* **SUPPLIED DATA**:
▬▬▬▬▬▬▬▬▬▬

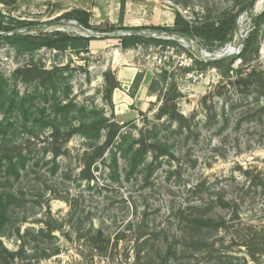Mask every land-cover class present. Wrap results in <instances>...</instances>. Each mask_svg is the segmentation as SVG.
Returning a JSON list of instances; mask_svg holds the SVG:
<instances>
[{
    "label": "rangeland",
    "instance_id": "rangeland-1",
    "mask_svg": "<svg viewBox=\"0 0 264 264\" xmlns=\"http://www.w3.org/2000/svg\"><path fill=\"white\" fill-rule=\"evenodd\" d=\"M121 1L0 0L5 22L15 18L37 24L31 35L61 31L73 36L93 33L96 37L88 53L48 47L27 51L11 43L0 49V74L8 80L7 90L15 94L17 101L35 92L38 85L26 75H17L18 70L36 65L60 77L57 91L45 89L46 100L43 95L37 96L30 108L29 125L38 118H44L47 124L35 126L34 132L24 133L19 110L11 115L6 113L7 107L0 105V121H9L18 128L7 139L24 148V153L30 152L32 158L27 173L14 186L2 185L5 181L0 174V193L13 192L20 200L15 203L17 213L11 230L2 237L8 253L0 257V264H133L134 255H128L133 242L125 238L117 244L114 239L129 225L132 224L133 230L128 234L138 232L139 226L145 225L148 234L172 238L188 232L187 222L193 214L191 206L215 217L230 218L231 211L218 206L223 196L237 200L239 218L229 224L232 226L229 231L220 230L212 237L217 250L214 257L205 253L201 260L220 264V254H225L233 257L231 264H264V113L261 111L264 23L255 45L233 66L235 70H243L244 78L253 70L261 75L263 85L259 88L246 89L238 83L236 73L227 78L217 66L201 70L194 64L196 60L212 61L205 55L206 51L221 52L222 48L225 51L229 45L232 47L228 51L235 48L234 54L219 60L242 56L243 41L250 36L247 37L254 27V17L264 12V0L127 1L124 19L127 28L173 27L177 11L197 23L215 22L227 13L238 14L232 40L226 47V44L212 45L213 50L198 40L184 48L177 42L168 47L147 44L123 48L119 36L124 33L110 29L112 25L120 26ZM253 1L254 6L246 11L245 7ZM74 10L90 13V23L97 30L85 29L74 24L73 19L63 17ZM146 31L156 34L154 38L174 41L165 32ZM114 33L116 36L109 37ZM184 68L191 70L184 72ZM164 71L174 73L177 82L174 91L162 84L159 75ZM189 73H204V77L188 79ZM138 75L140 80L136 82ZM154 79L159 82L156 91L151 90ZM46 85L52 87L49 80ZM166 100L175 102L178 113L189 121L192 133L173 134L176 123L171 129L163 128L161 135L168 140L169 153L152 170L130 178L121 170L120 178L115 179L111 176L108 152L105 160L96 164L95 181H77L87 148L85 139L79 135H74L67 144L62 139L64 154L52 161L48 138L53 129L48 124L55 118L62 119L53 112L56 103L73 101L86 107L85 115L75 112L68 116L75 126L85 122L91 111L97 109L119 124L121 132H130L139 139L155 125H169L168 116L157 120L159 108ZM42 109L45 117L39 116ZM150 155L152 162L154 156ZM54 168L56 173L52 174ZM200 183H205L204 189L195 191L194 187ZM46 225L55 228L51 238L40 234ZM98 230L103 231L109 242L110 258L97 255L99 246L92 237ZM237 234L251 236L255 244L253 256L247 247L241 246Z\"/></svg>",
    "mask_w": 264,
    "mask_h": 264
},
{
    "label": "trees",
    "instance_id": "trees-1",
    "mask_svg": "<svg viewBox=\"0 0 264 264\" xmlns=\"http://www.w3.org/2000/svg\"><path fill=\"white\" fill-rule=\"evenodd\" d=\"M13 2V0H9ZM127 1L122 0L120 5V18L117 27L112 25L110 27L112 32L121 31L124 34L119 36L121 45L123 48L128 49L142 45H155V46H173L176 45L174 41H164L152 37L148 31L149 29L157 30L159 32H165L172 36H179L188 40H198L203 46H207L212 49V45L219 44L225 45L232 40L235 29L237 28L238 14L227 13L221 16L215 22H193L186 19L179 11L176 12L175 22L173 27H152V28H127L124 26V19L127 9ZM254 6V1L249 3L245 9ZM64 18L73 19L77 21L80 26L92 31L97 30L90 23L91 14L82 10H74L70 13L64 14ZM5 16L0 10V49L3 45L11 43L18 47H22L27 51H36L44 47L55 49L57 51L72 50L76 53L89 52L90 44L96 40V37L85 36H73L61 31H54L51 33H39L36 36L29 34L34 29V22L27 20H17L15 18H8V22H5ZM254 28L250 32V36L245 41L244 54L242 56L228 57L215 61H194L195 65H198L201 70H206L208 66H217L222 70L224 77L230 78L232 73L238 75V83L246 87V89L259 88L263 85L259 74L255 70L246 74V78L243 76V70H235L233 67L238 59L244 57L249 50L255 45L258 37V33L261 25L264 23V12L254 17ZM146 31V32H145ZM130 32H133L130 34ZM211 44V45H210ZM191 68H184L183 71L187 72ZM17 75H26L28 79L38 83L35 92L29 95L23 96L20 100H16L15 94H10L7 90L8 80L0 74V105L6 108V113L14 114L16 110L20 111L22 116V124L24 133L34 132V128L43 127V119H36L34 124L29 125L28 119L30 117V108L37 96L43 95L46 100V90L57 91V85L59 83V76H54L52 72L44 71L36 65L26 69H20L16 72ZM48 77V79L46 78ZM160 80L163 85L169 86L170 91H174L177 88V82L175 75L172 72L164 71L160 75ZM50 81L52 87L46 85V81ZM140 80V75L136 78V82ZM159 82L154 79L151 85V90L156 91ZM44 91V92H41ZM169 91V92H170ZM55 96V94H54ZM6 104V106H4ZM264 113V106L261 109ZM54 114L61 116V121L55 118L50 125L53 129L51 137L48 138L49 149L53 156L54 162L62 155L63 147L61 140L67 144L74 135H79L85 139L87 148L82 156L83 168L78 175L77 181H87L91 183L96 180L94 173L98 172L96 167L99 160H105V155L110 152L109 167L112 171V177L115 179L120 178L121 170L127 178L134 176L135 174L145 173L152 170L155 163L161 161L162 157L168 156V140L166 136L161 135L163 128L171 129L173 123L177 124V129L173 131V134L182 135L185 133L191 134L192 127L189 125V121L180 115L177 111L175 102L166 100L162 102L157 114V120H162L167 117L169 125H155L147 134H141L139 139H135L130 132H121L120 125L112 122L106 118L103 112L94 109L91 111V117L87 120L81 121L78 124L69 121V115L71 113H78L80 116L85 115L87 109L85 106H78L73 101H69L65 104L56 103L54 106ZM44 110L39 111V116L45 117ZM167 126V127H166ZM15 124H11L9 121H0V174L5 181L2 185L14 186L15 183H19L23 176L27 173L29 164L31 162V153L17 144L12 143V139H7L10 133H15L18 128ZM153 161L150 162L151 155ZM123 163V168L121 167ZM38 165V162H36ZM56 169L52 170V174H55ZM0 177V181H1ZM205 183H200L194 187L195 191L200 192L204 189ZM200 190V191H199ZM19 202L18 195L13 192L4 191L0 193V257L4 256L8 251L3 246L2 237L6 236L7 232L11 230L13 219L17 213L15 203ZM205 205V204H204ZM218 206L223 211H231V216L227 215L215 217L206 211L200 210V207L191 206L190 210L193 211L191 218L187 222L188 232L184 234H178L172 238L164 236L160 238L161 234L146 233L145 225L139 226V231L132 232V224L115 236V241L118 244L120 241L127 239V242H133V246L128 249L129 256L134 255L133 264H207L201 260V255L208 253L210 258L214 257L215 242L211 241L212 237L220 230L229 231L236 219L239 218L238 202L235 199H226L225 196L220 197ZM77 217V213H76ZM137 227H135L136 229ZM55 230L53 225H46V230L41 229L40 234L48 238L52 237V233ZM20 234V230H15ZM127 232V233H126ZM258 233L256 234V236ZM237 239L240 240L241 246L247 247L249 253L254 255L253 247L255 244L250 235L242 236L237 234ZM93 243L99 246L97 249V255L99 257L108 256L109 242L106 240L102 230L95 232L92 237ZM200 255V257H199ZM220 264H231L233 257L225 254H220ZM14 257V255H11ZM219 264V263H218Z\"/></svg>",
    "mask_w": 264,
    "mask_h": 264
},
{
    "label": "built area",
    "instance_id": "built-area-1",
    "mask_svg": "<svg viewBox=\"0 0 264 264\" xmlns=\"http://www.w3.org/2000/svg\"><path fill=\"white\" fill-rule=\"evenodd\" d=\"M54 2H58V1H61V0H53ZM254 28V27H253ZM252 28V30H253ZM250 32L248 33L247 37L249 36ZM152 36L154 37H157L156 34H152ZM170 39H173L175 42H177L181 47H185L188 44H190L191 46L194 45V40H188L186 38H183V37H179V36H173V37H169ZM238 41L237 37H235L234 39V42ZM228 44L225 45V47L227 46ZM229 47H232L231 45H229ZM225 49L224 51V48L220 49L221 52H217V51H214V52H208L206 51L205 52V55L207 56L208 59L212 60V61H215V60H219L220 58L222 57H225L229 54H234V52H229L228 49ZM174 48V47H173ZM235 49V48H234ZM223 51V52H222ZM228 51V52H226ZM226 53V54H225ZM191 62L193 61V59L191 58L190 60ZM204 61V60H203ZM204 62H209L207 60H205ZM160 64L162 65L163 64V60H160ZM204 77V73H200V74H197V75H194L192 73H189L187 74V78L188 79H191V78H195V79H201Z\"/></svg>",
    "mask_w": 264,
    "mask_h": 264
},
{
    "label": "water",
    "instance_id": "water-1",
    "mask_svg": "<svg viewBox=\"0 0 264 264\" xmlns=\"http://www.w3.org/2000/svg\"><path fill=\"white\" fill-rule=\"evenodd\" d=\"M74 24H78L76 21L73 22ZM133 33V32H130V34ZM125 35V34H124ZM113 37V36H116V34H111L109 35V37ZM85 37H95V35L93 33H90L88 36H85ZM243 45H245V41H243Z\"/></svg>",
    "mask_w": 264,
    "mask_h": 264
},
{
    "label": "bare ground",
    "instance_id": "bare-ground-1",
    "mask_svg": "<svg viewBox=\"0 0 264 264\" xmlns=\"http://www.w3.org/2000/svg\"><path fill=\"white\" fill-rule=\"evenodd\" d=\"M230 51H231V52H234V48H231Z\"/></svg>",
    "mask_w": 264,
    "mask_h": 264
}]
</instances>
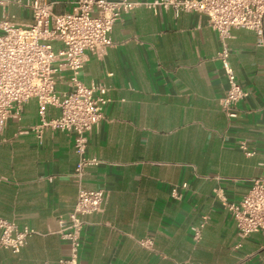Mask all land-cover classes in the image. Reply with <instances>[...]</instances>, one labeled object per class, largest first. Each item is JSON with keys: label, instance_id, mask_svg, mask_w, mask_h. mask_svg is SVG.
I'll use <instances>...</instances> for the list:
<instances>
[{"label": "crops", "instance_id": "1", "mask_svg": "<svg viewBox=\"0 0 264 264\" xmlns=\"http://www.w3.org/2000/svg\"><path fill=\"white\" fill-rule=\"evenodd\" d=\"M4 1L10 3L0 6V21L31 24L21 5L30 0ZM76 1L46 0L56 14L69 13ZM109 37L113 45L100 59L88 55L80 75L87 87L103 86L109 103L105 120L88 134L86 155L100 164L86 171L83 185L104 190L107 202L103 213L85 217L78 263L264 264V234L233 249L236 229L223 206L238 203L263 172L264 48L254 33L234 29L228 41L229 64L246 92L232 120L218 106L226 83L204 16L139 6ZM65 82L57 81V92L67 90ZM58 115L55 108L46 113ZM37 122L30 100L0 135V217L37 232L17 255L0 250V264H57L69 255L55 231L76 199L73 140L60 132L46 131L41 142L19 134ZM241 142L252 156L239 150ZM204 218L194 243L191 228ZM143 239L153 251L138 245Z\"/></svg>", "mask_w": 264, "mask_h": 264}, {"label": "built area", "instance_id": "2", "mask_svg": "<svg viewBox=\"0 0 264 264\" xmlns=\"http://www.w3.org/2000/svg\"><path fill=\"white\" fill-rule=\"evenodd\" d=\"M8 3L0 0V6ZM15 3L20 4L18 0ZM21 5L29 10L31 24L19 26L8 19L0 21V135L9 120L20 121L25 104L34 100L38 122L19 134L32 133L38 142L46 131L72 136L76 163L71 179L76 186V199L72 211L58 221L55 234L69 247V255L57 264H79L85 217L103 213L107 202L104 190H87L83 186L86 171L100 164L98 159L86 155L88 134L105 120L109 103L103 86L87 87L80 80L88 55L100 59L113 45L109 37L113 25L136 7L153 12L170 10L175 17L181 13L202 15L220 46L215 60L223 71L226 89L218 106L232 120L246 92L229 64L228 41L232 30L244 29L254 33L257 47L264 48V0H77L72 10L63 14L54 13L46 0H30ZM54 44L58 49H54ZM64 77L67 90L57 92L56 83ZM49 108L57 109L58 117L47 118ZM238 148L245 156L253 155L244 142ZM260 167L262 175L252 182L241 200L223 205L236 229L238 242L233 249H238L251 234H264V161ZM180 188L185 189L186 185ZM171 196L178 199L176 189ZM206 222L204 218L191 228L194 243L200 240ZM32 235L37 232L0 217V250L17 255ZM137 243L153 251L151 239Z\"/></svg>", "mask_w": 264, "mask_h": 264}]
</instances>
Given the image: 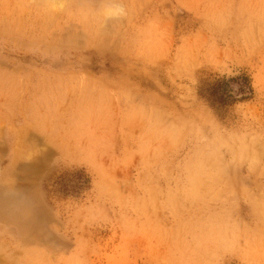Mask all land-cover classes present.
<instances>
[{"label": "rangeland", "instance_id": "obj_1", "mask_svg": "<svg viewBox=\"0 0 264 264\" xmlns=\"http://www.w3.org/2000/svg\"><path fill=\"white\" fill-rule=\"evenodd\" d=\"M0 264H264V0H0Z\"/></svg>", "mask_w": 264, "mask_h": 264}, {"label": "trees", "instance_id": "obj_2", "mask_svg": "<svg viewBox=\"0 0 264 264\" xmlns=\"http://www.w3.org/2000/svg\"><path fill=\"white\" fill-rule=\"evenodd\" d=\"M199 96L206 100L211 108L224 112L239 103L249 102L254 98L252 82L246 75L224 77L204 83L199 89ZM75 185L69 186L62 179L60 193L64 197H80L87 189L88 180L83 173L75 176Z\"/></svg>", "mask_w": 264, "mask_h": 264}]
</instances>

▬▬▬▬▬▬▬▬▬▬

Find each line in the records above that contains the string "trees" and copy those lines out in full. Case counts, so a line matches only if the capitalization is the same.

    "label": "trees",
    "instance_id": "trees-1",
[{"label": "rangeland", "instance_id": "obj_1", "mask_svg": "<svg viewBox=\"0 0 264 264\" xmlns=\"http://www.w3.org/2000/svg\"><path fill=\"white\" fill-rule=\"evenodd\" d=\"M0 264H264V0H0Z\"/></svg>", "mask_w": 264, "mask_h": 264}, {"label": "trees", "instance_id": "obj_2", "mask_svg": "<svg viewBox=\"0 0 264 264\" xmlns=\"http://www.w3.org/2000/svg\"><path fill=\"white\" fill-rule=\"evenodd\" d=\"M199 96L206 100L211 108L224 112L239 103L249 102L254 98L252 82L246 75L224 77L204 83L199 89ZM75 185L69 186L62 179L60 193L64 197H80L87 189L88 180L83 173L75 176Z\"/></svg>", "mask_w": 264, "mask_h": 264}]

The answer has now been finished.